■ Exercise aim ■
Every line of the entries below from the one containing "Rendered at 1275 by 1650 pixels." to the one containing "List each element's", both ends included, must be written out exactly. No other line belongs in the answer.

■ Data in this exercise ■
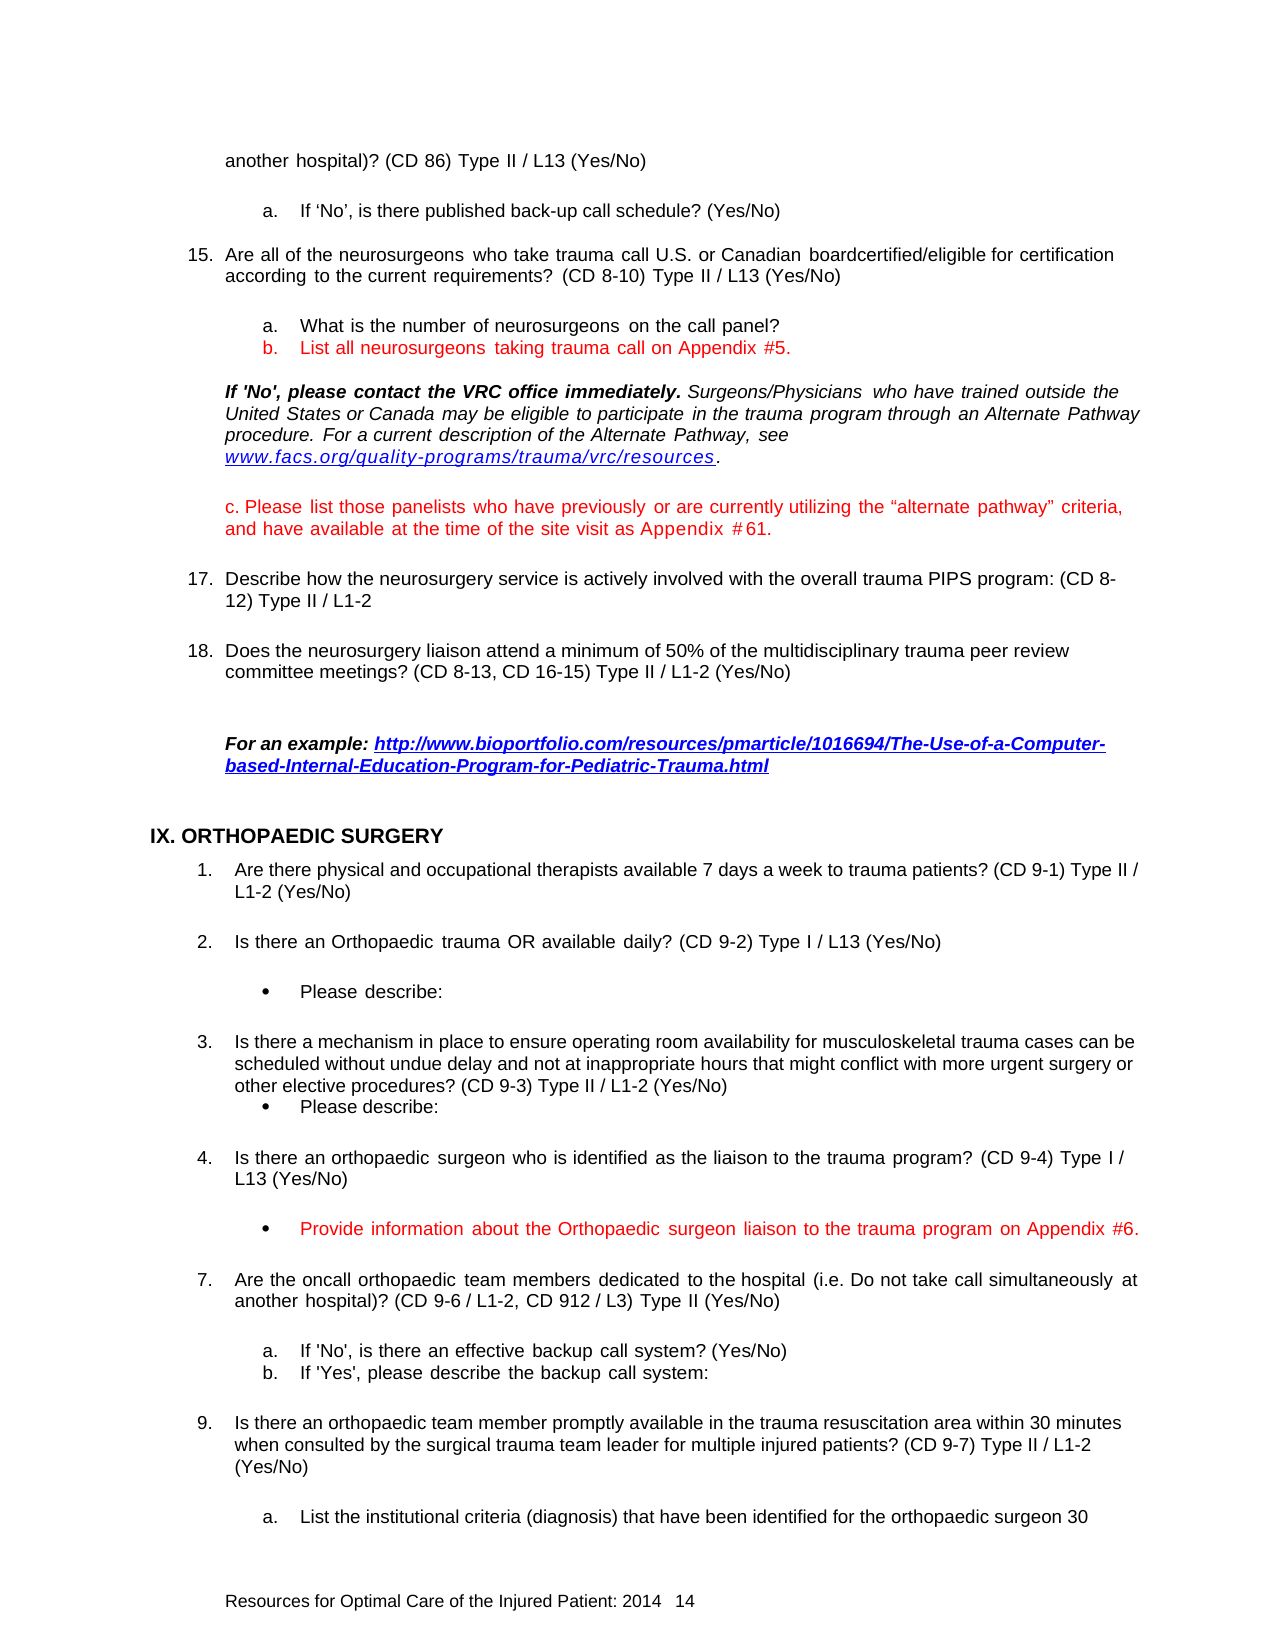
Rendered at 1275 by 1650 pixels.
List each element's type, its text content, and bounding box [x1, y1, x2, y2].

---

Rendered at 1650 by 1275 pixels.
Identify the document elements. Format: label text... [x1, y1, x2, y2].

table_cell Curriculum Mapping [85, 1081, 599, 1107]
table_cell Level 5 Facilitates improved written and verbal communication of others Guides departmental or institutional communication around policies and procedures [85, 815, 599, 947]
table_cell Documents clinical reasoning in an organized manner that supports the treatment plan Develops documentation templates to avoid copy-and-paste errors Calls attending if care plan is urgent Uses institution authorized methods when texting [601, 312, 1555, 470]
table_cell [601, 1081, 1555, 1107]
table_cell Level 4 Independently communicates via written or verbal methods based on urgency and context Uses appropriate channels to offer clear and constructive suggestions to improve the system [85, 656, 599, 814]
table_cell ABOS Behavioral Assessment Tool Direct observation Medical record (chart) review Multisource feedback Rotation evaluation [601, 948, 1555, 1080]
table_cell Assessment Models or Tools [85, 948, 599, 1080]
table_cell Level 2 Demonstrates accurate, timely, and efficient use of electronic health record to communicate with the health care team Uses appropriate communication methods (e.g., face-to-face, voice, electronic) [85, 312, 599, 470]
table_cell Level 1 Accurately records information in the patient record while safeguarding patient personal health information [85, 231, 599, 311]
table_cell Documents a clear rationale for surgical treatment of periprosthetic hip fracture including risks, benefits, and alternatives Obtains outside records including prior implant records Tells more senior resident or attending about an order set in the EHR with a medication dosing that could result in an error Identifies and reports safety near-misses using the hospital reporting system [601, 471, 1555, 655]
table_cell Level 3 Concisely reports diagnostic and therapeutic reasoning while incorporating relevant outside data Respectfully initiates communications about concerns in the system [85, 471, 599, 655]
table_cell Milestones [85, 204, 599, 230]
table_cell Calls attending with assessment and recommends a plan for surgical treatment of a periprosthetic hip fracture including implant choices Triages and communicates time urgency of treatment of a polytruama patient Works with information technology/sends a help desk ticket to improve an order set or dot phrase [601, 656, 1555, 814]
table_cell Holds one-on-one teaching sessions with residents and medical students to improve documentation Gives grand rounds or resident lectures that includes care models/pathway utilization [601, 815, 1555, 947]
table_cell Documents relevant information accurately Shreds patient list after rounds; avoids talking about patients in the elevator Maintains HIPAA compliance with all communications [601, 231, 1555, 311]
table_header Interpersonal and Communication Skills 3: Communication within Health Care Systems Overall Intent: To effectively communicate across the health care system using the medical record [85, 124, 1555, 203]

■ Completed task ■
Rendered at 1275 by 1650 pixels.
List each element's type, its text content, and bounding box [x1, y1, x2, y2].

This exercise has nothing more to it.